**Enunciado de la tarea:**
Copia sin alteraciones un fragmento del texto sobre Málaga a finales del siglo XVII. Comienza en las palabras que contienen "También de dinastía." y detente después de "con la corona.".

Artículos de Cristina Fernández Cubas
Cristina
Fernández Cubas
(El
País, 26/Nov/2001)
Entre
finales del siglo XVII y comienzos del XVIII se produce un incremento notable
de la población malagueña, a pesar de la alta mortalidad infantil, las
epidemias, las hambrunas y las catástrofes como el terremoto de 1680 o los
frecuentes desbordamientos del río Guadalmedina. Hay una fuerte corriente
migratoria del campo hacia la ciudad. La economía se resiente a finales del
XVII. Los períodos de sequía se alternaban con lluvias torrenciales que hacen
perder las cosechas. La mayor parte de la población vivía de la agricultura.
Sin embargo, es el comercio malagueño el que experimenta un desarrollo
extraordinario, convirtiéndose en la principal fuente de riqueza de la ciudad.
Así
dejan Málaga los últimos años del siglo XVII. Pero no solo se cambia de siglo.
También de dinastía. La estirpe de los Austrias se agota con Carlos II el
Hechizado, que muere sin descendencia y deja al país sumergido en un conflicto
para ocupar el trono. A ese puesto aspira su sobrino nieto, Felipe de Anjou,
nieto del rey de Francia Luis XIV que luchará frente a la casa de Austria, los
ingleses y los holandeses. 'Málaga, a excepción de una pequeña minoría, desde
el primer momento apoya el reinado de los Borbones, al igual que toda
Andalucía', dice María Pepa Lara, directora del Archivo Municipal de Málaga.
'Por eso, no sufre grandes cambios. Sin embargo, a Aragón y Cataluña, que
apoyaron a los Austrias, se les abolieron los fueros con Felipe V', añade. El
Archivo Municipal de Málaga acoge hasta el 9 de diciembre una muestra con
litografías, planos, censos y documentos autógrafos de los reyes, que recogen
la vida de los malagueños de esa época y su relación con la corona.

**Entradas de datos:**

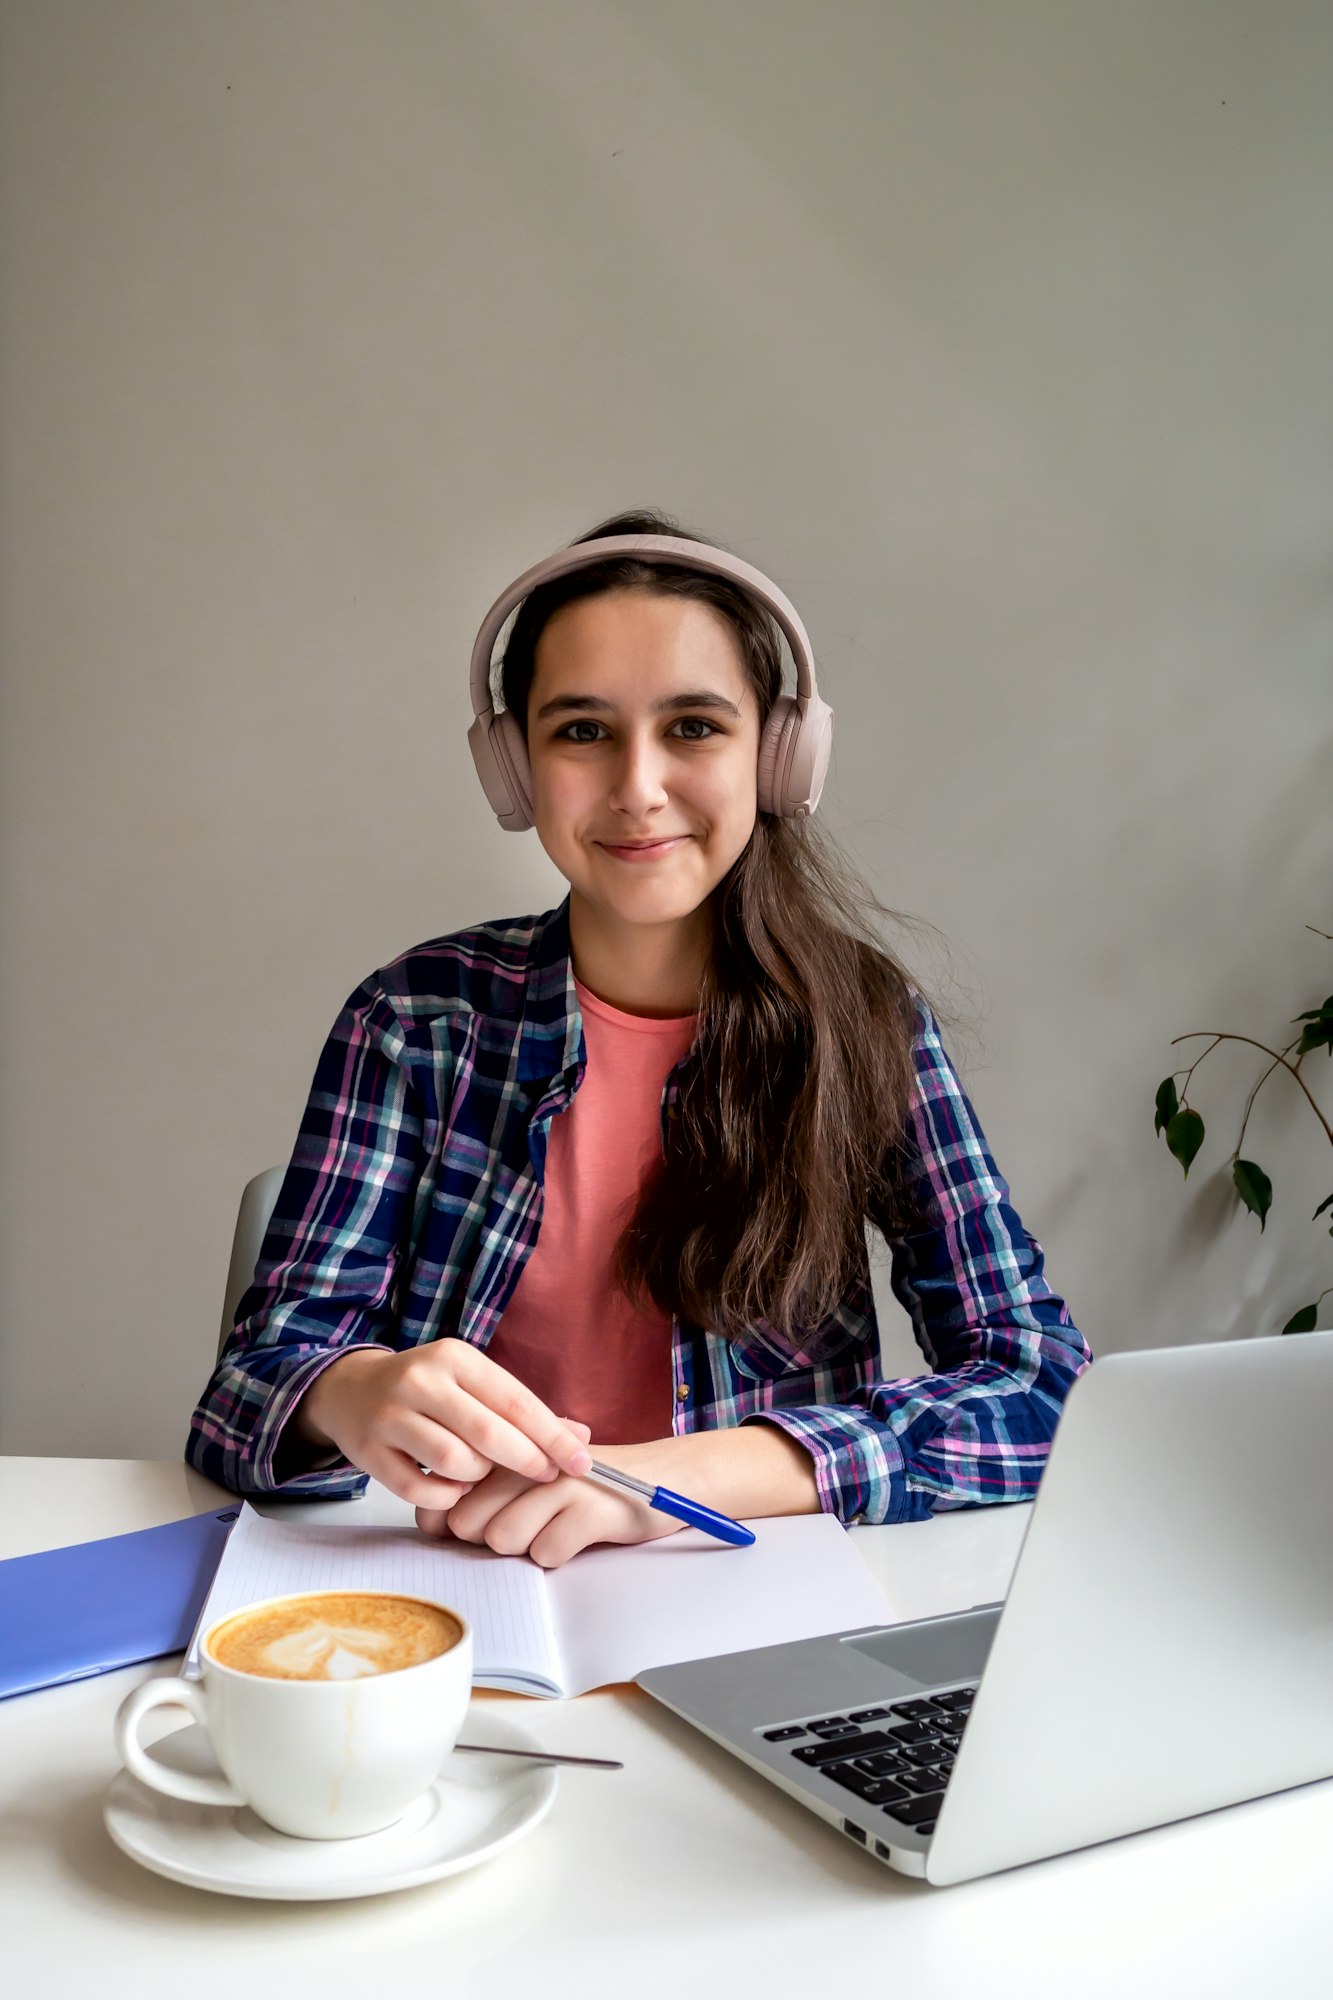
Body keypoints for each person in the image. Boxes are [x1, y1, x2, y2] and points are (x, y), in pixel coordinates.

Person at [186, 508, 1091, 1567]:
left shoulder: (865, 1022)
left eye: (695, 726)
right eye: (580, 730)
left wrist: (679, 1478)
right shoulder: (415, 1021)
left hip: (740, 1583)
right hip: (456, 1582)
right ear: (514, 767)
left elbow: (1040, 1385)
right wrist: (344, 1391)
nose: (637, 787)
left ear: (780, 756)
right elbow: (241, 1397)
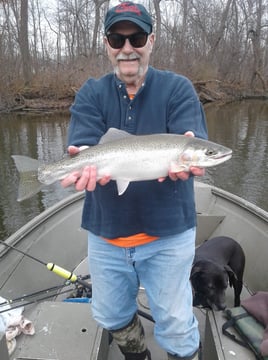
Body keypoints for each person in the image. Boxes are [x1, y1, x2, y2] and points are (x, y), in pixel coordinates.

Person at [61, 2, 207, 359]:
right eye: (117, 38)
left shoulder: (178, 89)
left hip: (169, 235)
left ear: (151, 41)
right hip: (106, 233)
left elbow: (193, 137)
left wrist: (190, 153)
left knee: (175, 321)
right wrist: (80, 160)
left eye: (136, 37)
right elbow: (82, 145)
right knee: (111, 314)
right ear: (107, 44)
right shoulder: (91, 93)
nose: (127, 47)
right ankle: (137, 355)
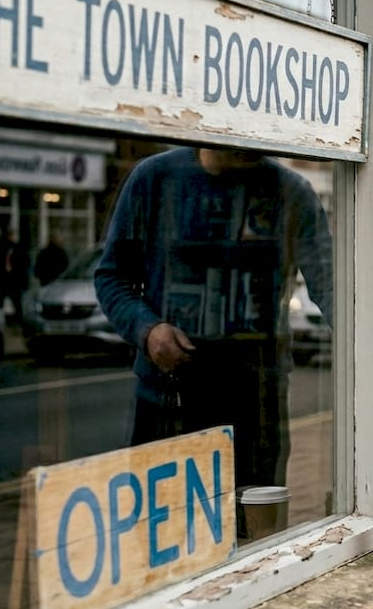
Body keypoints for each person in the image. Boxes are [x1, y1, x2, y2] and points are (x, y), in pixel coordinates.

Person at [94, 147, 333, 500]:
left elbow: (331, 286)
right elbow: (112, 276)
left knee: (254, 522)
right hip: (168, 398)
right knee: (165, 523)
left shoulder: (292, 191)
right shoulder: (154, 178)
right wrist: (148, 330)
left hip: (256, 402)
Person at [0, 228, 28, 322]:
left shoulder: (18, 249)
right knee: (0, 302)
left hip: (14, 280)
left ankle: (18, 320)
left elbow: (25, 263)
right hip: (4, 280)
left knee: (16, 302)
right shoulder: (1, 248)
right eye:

**Resultado de la tarea:**
También de dinastía. La estirpe de los Austrias se agota con Carlos II el
Hechizado, que muere sin descendencia y deja al país sumergido en un conflicto
para ocupar el trono. A ese puesto aspira su sobrino nieto, Felipe de Anjou,
nieto del rey de Francia Luis XIV que luchará frente a la casa de Austria, los
ingleses y los holandeses. 'Málaga, a excepción de una pequeña minoría, desde
el primer momento apoya el reinado de los Borbones, al igual que toda
Andalucía', dice María Pepa Lara, directora del Archivo Municipal de Málaga.
'Por eso, no sufre grandes cambios. Sin embargo, a Aragón y Cataluña, que
apoyaron a los Austrias, se les abolieron los fueros con Felipe V', añade. El
Archivo Municipal de Málaga acoge hasta el 9 de diciembre una muestra con
litografías, planos, censos y documentos autógrafos de los reyes, que recogen
la vida de los malagueños de esa época y su relación con la corona.